ACTIVIDAD A: Devuelve el tramo del fragmento sobre Gaitán que va desde "Lejos de ser" hasta "del contexto nacional.", copiado sin cambios.
ACTIVIDAD B: Reanuda el fragmento sobre Gaitán y continúalo a partir de su última oración.

FRAGMENTO SELECCIONADO:
⟨

Desde comienzos del siglo XX el encantamiento ideal por el porvenir se instaló en la vida cotidiana de los colombianos, y se expresó en las diversas maneras que tiene la gente de interpretar su realidad más inmediata. Y a la manera de los finales felices en el radioteatro, las telenovelas y los telefilm, ya sea en ausencia o en busca de ellos, año tras año se resolvió el día a día en campos y ciudades. La realidad nuestra en el siglo pasado fue en gran medida melodramática, y en consecuencia bellamente culposa, ingenua y desbordada.

Y mientras tanto, ante la cruda realidad de los hechos sociales, tras la ausencia de héroes de carne y hueso, pudo más el mito (el relato mediático) que la tragedia nacional. Las formas que emergieron de esta quimera han sobrevivido hasta nuestros días en esa tenebrosa simbiosis que todos conocemos como las formas de la violencia, y que hace del nuestro, del actual, el tiempo del desencanto.

El primer Gaitán, el hombre, supo conducir su historia hasta sintonizarla con la de Colombia y el mundo, lo hizo entre otras cosas con el ánimo que le proporcionó aquello que denominamos malicia indígena, y que no es otra cosa que la fortuna de haber nacido y crecido en un cruce genético y cultural de razas como el nuestro.

Con el tiempo, Eliécer supo darle forma al segundo Gaitán, el caudillo, con el que puso a vibrar en colectivo las pasiones cotidianas más elementales de cada seguidor. La vida, la pasión y la muerte que una población acostumbrada año tras año a morir y a resucitar, podía identificar en los rasgos de Gaitán, en su rostro de pueblo. El suyo fue un gesto social.

Aquellos seguidores comprendían su lenguaje porque en su retórica se dirigía a ellos, y en las variaciones tonales de la voz la gente asoció su propio clamor, su queja. Consiguió el dominio de palabras cálidas y contundentes, lleno de metáforas azarosas y frases breves de fácil comprensión y recordación que se convirtieron en emblemas.

Lejos de ser tan solo un discurso envolvente, sus intervenciones públicas eran hechas a base de una traducción de alta complejidad, formulada en términos sencillos pero profundos, con los que interpeló a los poderes reales y formales, con relación a los problemas del contexto nacional.

El tercer Gaitán, el mártir, fue el chivo expiatorio, el sacrificio redentor de Jorge, y del que se ha sacado provecho para referenciar cualquier cantidad de nuevos mitos (los otros relatos mediatizados), por ejemplo, el relato de su supuesto asesino de apellido Roa.

⟩

DATOS PARA EXAMINAR:

⟨

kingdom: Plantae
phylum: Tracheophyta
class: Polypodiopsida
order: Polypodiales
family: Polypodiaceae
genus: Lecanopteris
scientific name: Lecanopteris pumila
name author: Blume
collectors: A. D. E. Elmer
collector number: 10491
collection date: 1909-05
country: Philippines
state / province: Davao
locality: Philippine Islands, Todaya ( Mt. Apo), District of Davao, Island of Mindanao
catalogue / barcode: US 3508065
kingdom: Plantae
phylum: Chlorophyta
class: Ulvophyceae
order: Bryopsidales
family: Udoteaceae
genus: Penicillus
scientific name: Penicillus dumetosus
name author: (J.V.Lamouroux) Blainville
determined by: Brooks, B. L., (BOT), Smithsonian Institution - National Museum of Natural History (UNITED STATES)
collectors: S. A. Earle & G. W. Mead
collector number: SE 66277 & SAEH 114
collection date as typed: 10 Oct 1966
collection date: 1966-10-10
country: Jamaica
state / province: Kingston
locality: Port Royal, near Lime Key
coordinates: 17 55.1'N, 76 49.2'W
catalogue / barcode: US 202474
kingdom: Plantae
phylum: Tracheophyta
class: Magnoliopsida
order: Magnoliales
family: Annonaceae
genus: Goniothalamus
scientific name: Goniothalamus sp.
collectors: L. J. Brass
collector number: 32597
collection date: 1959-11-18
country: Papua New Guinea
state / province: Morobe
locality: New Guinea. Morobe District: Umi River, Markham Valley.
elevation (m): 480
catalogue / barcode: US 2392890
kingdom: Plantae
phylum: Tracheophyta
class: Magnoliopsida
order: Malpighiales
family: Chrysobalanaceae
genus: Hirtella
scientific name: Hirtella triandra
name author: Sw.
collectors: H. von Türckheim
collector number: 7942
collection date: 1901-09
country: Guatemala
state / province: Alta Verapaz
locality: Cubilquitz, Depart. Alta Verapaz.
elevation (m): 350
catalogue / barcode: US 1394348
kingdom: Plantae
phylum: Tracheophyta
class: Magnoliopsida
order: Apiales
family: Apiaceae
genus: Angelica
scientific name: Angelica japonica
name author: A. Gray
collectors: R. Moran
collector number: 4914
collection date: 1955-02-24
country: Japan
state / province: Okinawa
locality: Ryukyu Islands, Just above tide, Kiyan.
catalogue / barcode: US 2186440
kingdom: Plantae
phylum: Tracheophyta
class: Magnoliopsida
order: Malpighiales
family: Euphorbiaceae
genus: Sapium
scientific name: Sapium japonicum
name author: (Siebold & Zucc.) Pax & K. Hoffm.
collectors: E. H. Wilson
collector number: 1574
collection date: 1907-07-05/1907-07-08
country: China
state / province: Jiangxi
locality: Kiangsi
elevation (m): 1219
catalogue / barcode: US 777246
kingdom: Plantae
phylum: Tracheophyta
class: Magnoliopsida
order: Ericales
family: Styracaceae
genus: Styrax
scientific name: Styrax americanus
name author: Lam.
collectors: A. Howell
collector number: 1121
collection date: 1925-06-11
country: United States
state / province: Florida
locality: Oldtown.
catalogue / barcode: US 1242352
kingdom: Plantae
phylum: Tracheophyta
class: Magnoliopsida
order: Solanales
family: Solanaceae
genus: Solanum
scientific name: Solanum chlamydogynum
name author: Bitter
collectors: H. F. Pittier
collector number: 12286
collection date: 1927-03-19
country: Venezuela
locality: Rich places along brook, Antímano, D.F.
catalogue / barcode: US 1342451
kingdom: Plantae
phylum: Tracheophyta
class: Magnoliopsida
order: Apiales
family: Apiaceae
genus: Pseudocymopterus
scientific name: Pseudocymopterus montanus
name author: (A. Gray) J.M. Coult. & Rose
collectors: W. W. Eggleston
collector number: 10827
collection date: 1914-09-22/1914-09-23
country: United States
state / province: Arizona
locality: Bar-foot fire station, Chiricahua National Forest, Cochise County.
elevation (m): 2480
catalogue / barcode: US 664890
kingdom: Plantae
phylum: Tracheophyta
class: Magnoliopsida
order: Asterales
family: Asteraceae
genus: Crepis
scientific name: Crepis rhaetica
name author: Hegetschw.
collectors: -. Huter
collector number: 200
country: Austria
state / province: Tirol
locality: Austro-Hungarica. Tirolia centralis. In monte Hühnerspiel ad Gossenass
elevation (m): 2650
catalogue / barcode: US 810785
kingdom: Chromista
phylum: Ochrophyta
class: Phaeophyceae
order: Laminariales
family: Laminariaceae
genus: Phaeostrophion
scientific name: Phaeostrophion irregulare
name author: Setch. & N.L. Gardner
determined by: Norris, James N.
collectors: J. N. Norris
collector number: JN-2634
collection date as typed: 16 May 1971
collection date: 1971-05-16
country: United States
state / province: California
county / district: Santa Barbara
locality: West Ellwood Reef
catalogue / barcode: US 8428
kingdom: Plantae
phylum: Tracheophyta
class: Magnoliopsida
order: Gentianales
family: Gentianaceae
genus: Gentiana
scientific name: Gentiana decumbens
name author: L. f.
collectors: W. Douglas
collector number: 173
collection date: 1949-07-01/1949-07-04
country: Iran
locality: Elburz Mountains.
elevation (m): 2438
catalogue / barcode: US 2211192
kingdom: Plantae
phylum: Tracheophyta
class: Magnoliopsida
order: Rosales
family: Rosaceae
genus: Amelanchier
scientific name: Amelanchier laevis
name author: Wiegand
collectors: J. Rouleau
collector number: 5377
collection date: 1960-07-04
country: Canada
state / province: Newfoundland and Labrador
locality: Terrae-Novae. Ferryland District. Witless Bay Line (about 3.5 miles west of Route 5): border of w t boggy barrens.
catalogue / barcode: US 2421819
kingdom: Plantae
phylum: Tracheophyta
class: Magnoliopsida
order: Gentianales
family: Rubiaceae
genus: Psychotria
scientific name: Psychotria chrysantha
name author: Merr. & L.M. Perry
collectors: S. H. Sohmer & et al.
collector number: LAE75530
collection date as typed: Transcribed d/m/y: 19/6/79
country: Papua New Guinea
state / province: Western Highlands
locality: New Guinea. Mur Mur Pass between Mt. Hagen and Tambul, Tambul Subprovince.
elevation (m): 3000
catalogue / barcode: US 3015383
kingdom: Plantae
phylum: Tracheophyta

⟩

RESPUESTA A:
Lejos de ser tan solo un discurso envolvente, sus intervenciones públicas eran hechas a base de una traducción de alta complejidad, formulada en términos sencillos pero profundos, con los que interpeló a los poderes reales y formales, con relación a los problemas del contexto nacional.

RESPUESTA B:
De Gaitán se asegura que luego de su muerte se tomó una copia de su rostro, y se constata que se instalaron algunos bustos en avenidas y parques de ciudades colombianas.

Así el hombre dio paso al caudillo, este al mártir y finalmente se quedó el mito: El de Jorge Eliécer Gaitán. Pero su muerte acontecida en Bogotá el 9 de abril de 1948, más allá de reducirse a la imagen del encanto y el desencanto, ha inspirado a políticos, oradores, escritores y docentes, ha suscitado homenajes cada año, ha perdurado en la memoria y recordación a través de obras públicas, en puestas en escena para el teatro y obras cinematográficas, también en publicaciones y cátedras.

Las imágenes de su busto, en medio del polvo y en ocasiones del olvido, sirven para indagar en lo que ahora representan para la gente de las urbes, los íconos de este hombre notable, emplazados en parques y avenidas.

Preguntar, por ejemplo, por el tipo de caudillos que surgen hoy en nuestra sociedad, por la ética que reflejan sus palabras y sus actos. Preguntarse también por el sentido de los mitos que orientan la historia de los individuos y los colectivos en nuestro país.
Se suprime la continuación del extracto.